# [PASSAGE AFFICHÉ]
○ ○ ○ ○

Je l'ai viré de mon iPad. C'est très frustrant d'avoir une machine réactive et des services lents.

Désolé


----------



## Gautier (29 Juin 2010)

J'ai bien compris (et pu constaté) que des pages grises apparaissaient lorsque le téléchargement n'était pas complet. Mais dans mon cas, le téléchargement est allé jusqu'à 100 %. Et j'ai recommencé plusieurs fois pour vérifier. Je viens à l'instant de refaire la manipulation, sans succès. Il est possible qu'il y ait eu un problème lors du premier chargement et que supprimer/remettre le magazine ne suffise pas à repartir sur une base saine.  On peut faire défiler les pages, accéder à l'index, ... mais avec un contenu uniformément gris. Ce n'est pas parce qu'il ne se reproduit pas facilement que ce n'est pas un bug. Le message de "Dugo14 RDC Bo 197" me conforte dans cette opinion. Parions qu'il y aura d'autres cas.

Je n'ai pas l'intention de venir à Paris vous présenter le problème, ce n'est pas vraiment à côté de chez moi.

Pour les autres magazines que j'ai acheté (huit pour être précis), aucun soucis, la lecture est très agréable. Pas de soucis non plus avec les exemples gratuits. Par ailleurs, le téléchargement est assez rapide (en WiFi).

○ ○ ○ ○

# [EXTRAIT SOURCE]
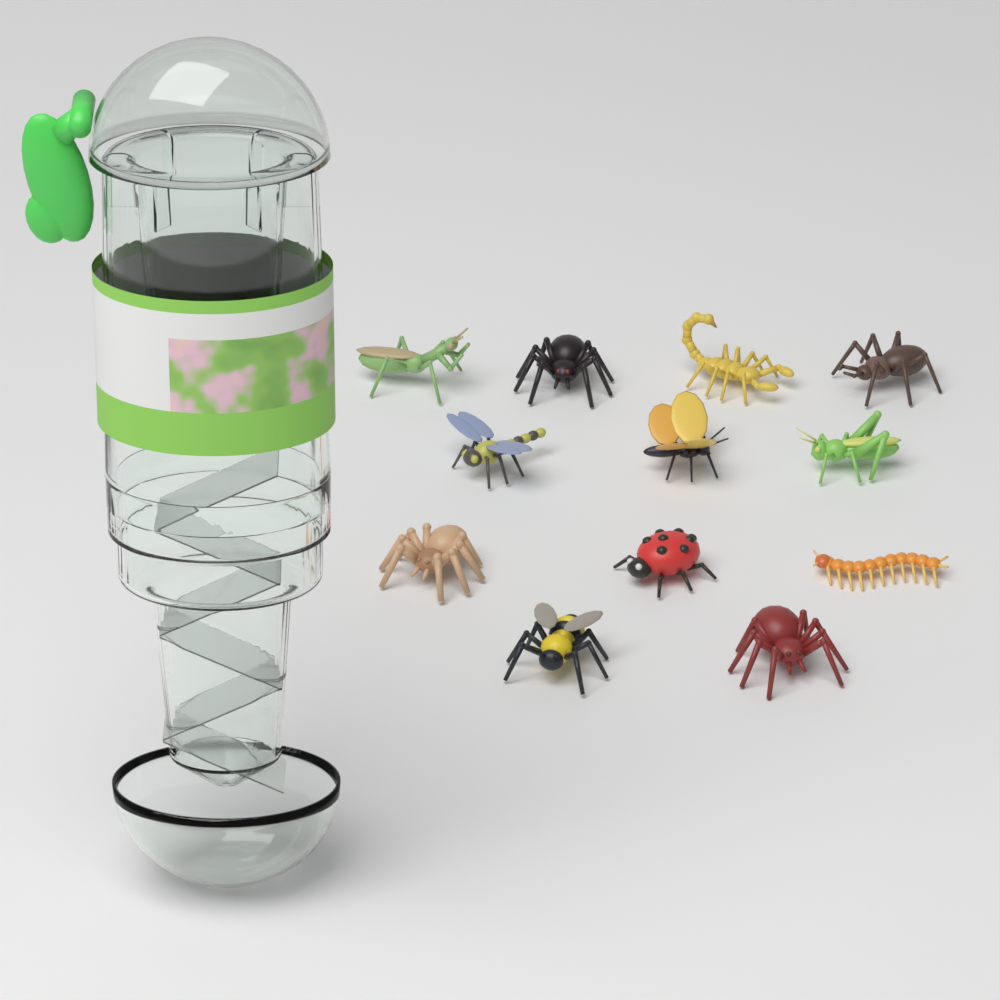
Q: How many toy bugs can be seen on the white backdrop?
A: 12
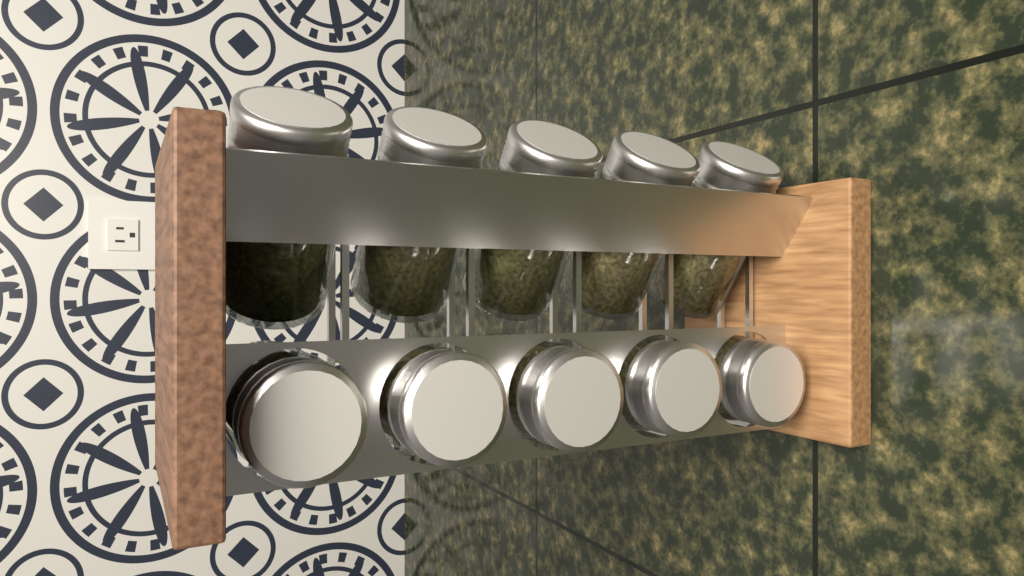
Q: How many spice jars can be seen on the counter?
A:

○ ○ ○ ○

# [EXERCICE COURT 1]
D'après le fil sur les pages grises, combien d'autres magazines Gautier a-t-il achetés ?
# [EXERCICE COURT 2]
Dans le fil sur les pages grises, pourquoi Gautier écarte-t-il l'idée d'un téléchargement incomplet ? Répondez en une à trois phrases.
# [EXERCICE COURT 3]
Prolongez le fil sur les pages grises à partir de sa dernière phrase.
Les lignes n'entrent pas en jeu ici.

# [RÉPONSE 1]
Huit.

# [RÉPONSE 2]
Le téléchargement est allé jusqu'à 100 %. Gautier l'a recommencé plusieurs fois pour vérifier, toujours sans succès.

# [RÉPONSE 3]
----------



## Gautier (1 Juillet 2010)

Aujourd'hui sortait le nouveau numéro du "Nouvel Observateur". Malgré mes déboires avec le précédent, j'ai décidé de l'acheter (depuis l'iPad). Aucun problème constaté.

Le bug de la TVA semble toujours là : c'est le prix du magazine HT qui est facturé. À moins que ce ne soit qu'une erreur d'affichage.

---------- Nouveau message ajouté à 20h32 ---------- Le message précédent a été envoyé à 20h05 ----------

Je viens à l'instant de recevoir une réponse du support Zinio pour mon problème avec le numéro précédent :


> Hello,
> 
> Thanks for contacting Zinio Customer Support.  Thanks also for your patience. I'm sorry for the delayed response.
> 
> ...



J'ai donc reproduit une nième fois la manipulation et là, miracle, ça marche


----------



## WinMac (6 Juillet 2010)

Gautier a dit:


> Le bug de la TVA semble toujours là : c'est le prix du magazine HT qui est facturé. À moins que ce ne soit qu'une erreur d'affichage.


ça tu devrais le voir sur tes relevés bancaires


----------



## Gautier (9 Juillet 2010)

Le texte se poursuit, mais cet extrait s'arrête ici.